• [YOUR OBJECTIVE]:
I need the lines from the one holding "#83, status: Not started -> Complete" to the last line of the data below repeated exactly, both included, without pictures.

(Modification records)
|---|
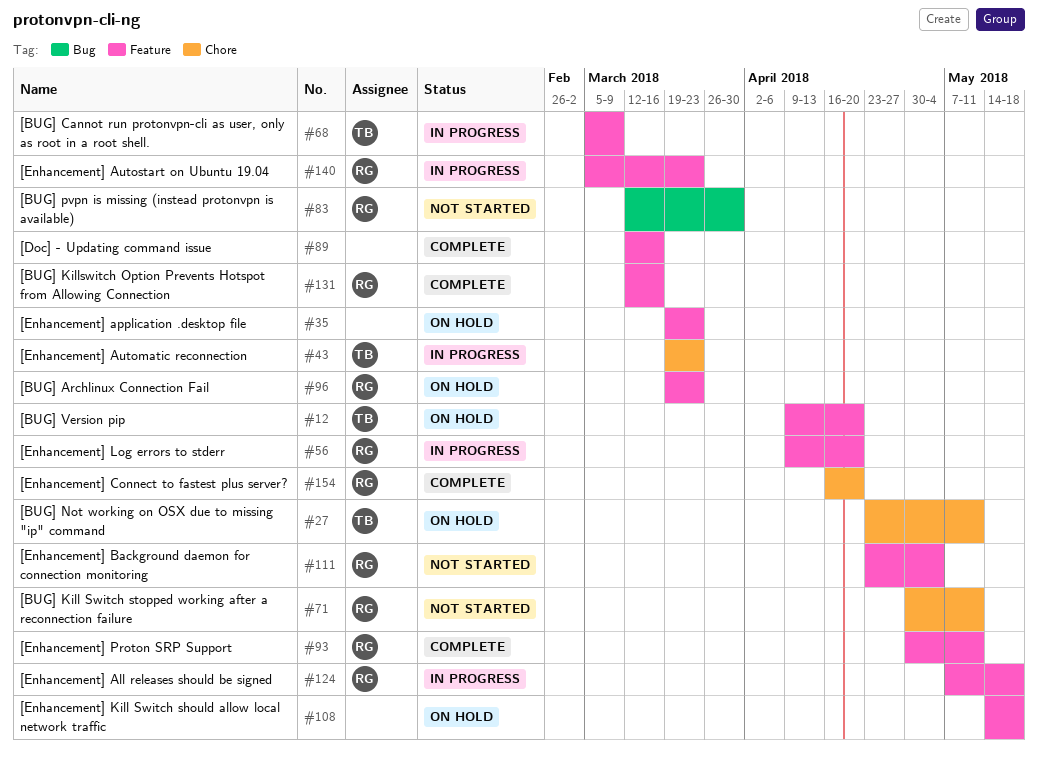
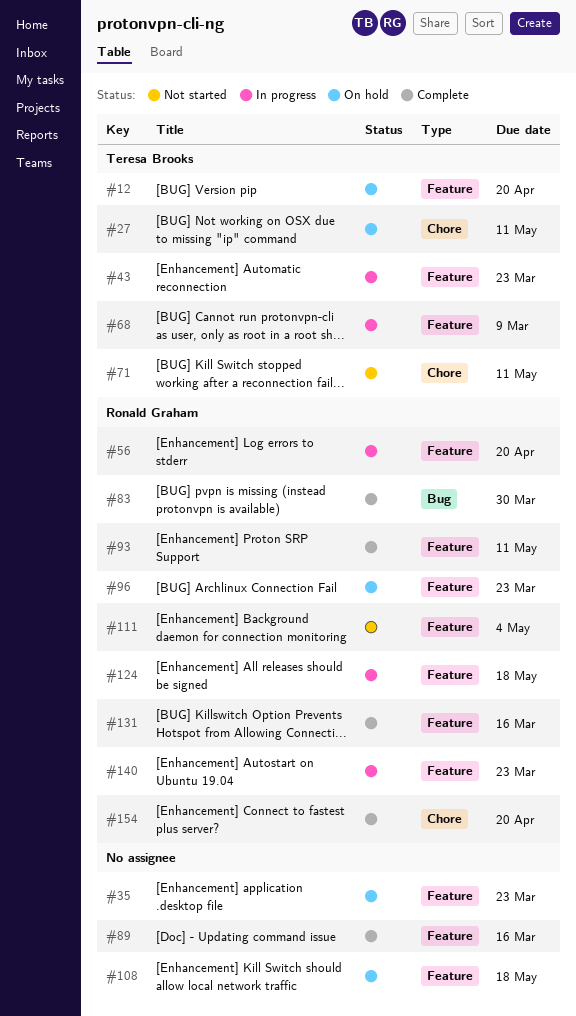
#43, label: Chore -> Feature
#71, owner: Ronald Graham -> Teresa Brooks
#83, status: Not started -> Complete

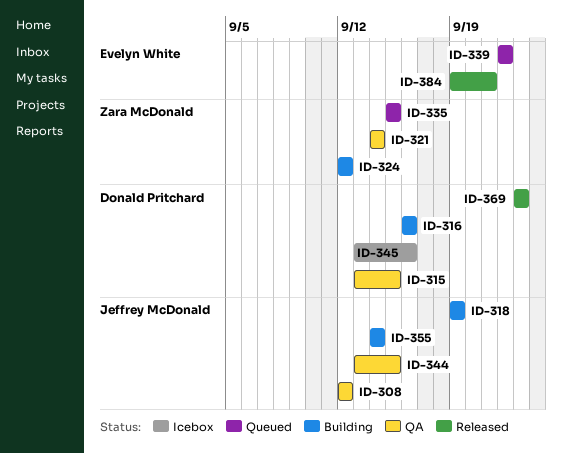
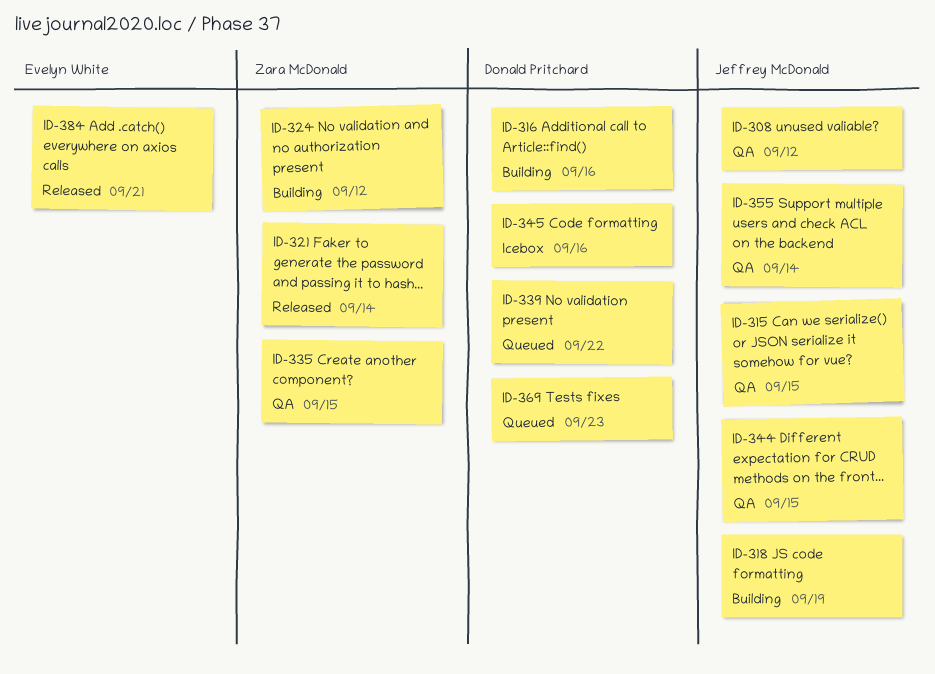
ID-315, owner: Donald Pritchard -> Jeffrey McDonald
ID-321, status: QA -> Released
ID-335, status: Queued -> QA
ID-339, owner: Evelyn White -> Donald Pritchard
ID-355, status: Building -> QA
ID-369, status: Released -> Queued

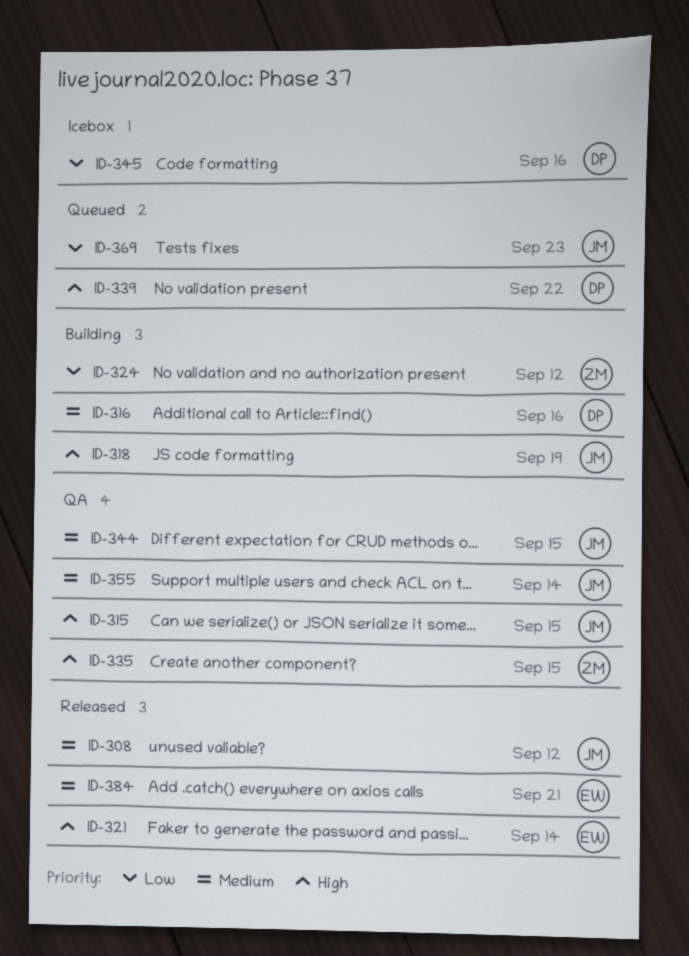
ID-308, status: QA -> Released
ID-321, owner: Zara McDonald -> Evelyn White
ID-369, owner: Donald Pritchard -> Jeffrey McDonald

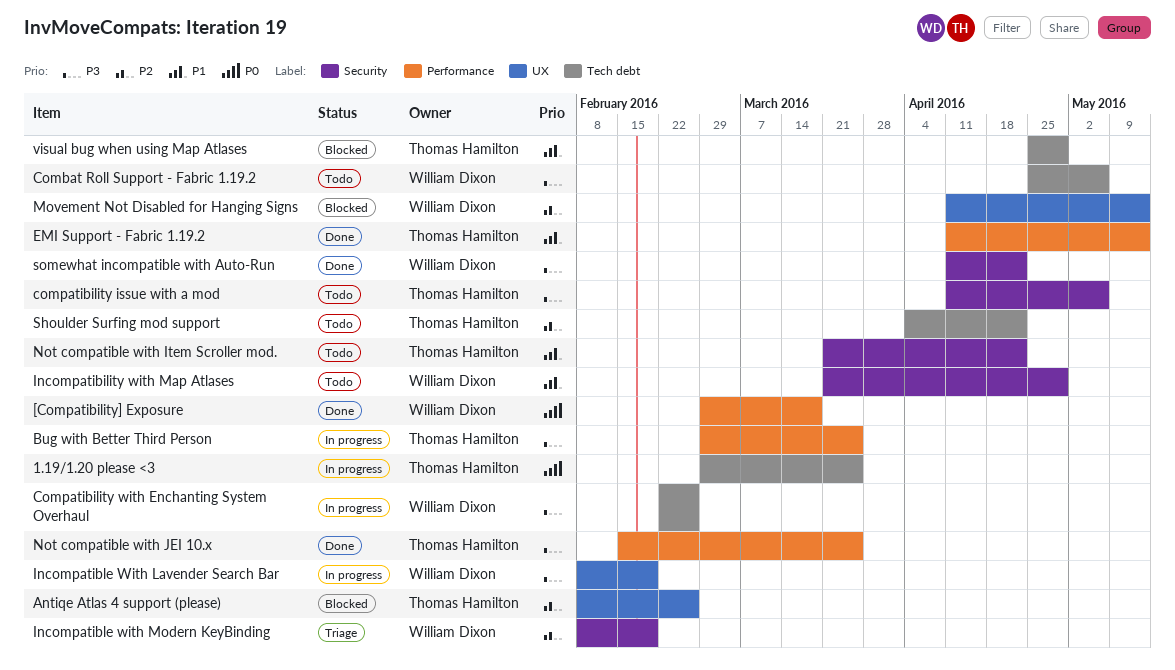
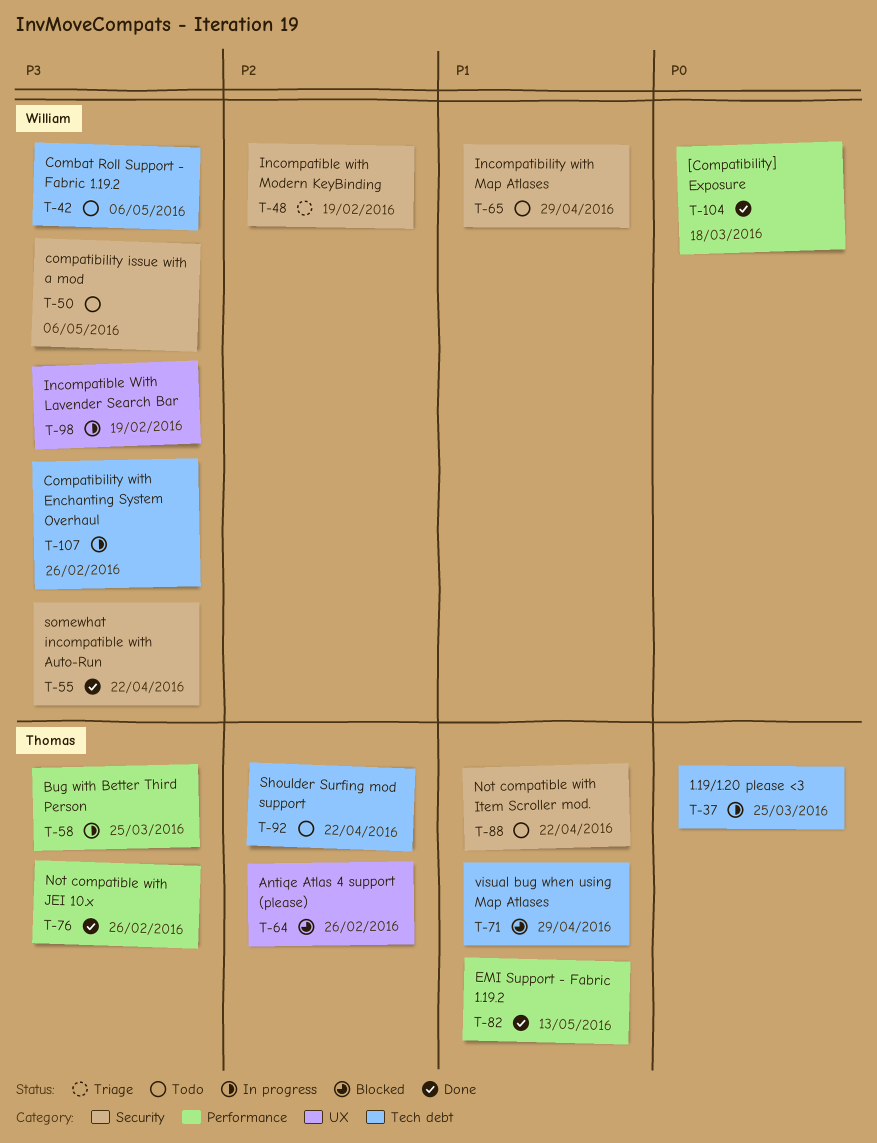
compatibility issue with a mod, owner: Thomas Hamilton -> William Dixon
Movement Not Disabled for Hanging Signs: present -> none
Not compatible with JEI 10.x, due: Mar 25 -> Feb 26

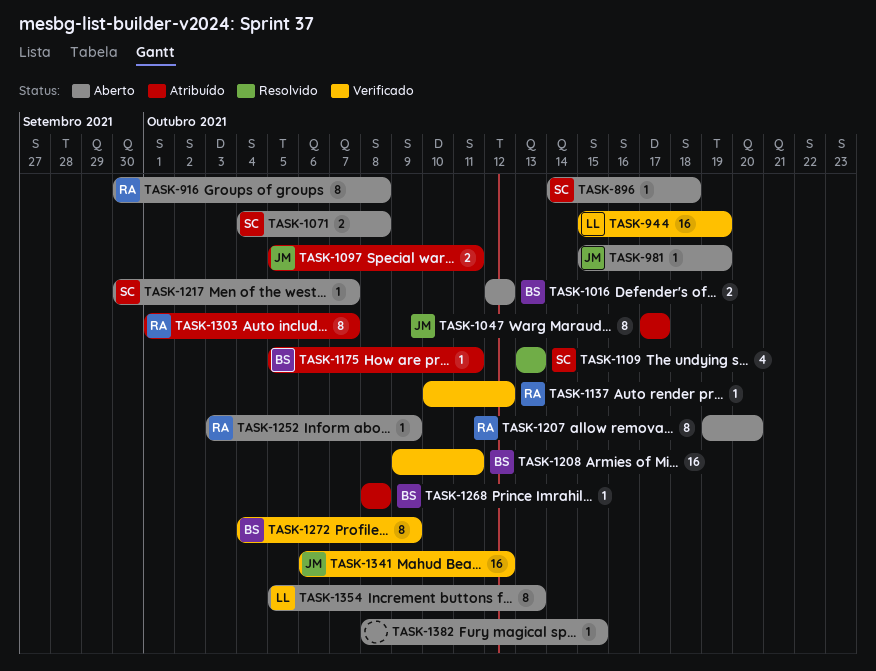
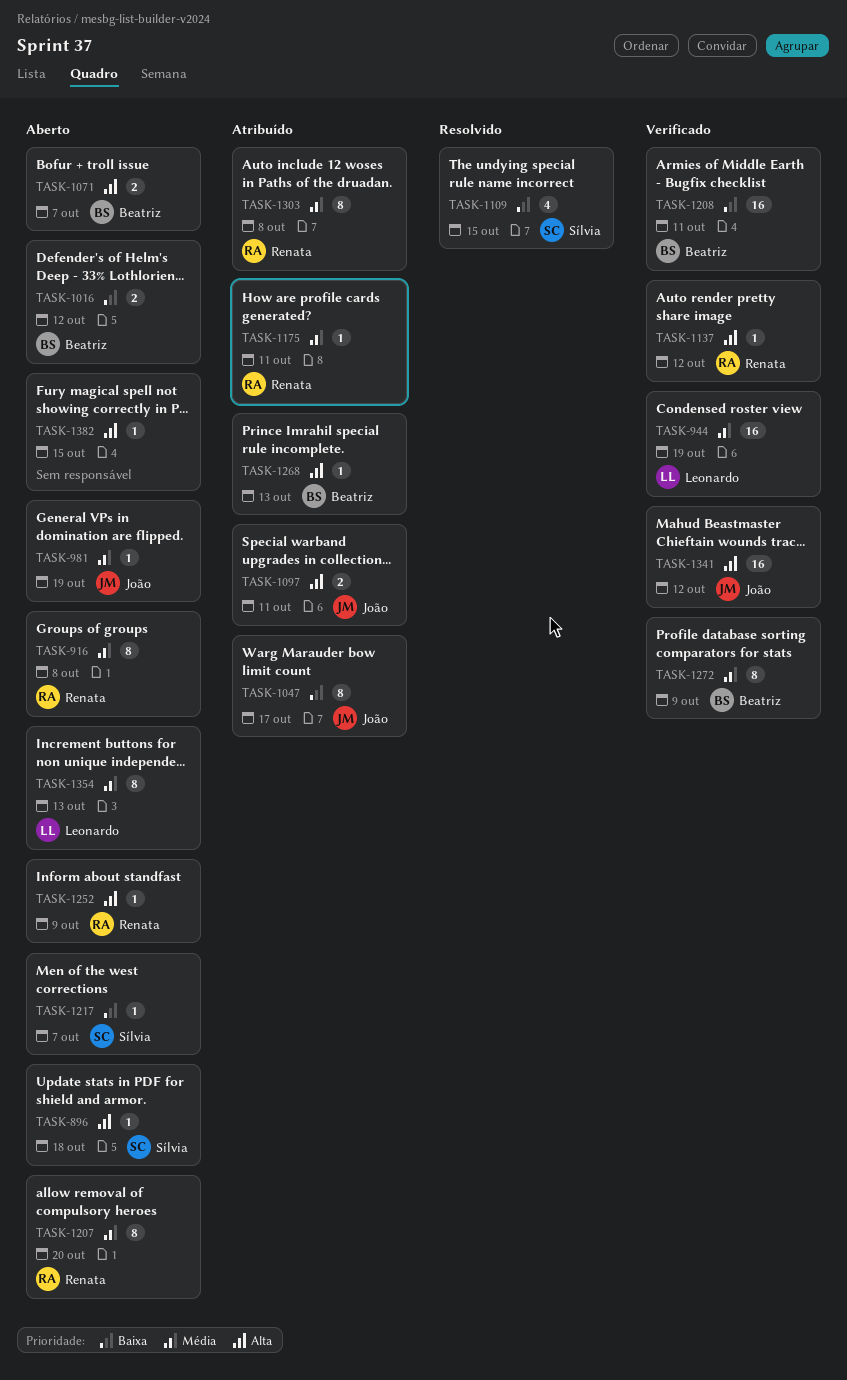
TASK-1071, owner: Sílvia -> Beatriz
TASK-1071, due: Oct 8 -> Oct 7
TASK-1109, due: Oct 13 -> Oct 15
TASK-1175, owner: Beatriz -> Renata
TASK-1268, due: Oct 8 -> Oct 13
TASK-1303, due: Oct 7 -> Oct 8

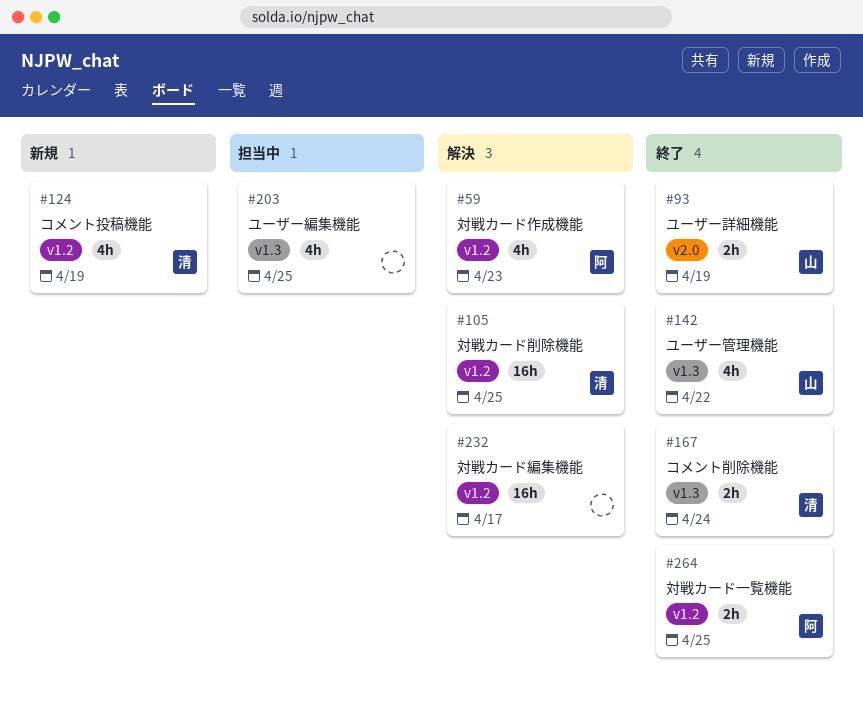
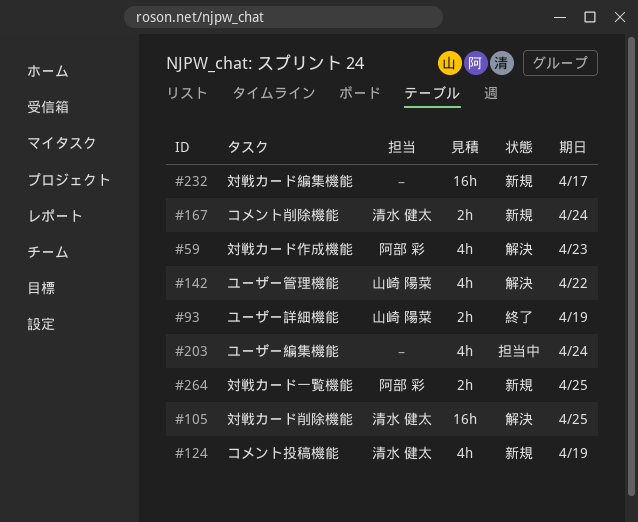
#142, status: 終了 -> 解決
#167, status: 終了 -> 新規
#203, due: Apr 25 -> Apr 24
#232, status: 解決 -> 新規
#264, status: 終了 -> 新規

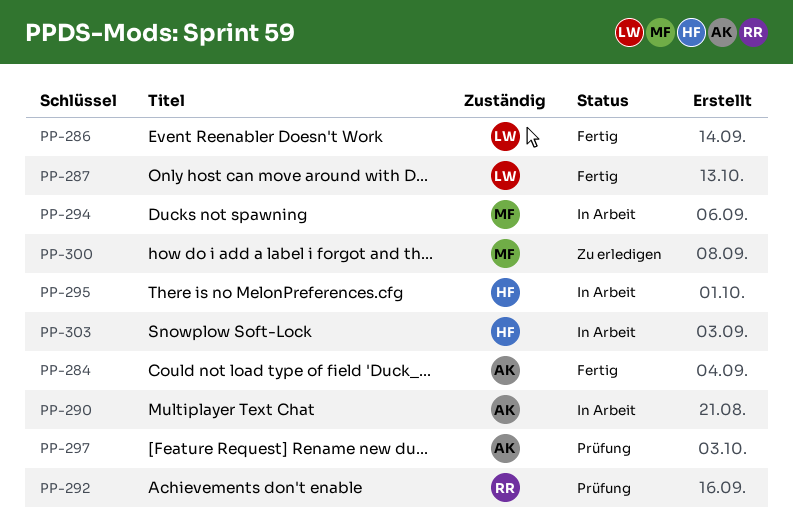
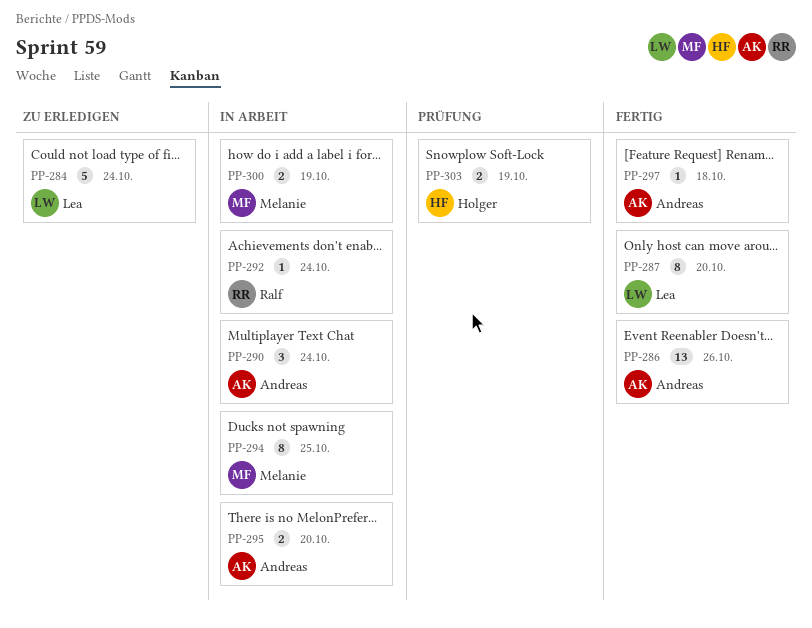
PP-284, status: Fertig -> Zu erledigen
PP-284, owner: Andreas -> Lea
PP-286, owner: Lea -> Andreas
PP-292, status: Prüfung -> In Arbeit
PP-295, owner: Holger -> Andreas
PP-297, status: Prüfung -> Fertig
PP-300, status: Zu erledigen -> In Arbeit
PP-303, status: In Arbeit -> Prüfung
|---|
• [EXPECTED OUTPUT]:
#83, status: Not started -> Complete

ID-315, owner: Donald Pritchard -> Jeffrey McDonald
ID-321, status: QA -> Released
ID-335, status: Queued -> QA
ID-339, owner: Evelyn White -> Donald Pritchard
ID-355, status: Building -> QA
ID-369, status: Released -> Queued

ID-308, status: QA -> Released
ID-321, owner: Zara McDonald -> Evelyn White
ID-369, owner: Donald Pritchard -> Jeffrey McDonald

compatibility issue with a mod, owner: Thomas Hamilton -> William Dixon
Movement Not Disabled for Hanging Signs: present -> none
Not compatible with JEI 10.x, due: Mar 25 -> Feb 26

TASK-1071, owner: Sílvia -> Beatriz
TASK-1071, due: Oct 8 -> Oct 7
TASK-1109, due: Oct 13 -> Oct 15
TASK-1175, owner: Beatriz -> Renata
TASK-1268, due: Oct 8 -> Oct 13
TASK-1303, due: Oct 7 -> Oct 8

#142, status: 終了 -> 解決
#167, status: 終了 -> 新規
#203, due: Apr 25 -> Apr 24
#232, status: 解決 -> 新規
#264, status: 終了 -> 新規

PP-284, status: Fertig -> Zu erledigen
PP-284, owner: Andreas -> Lea
PP-286, owner: Lea -> Andreas
PP-292, status: Prüfung -> In Arbeit
PP-295, owner: Holger -> Andreas
PP-297, status: Prüfung -> Fertig
PP-300, status: Zu erledigen -> In Arbeit
PP-303, status: In Arbeit -> Prüfung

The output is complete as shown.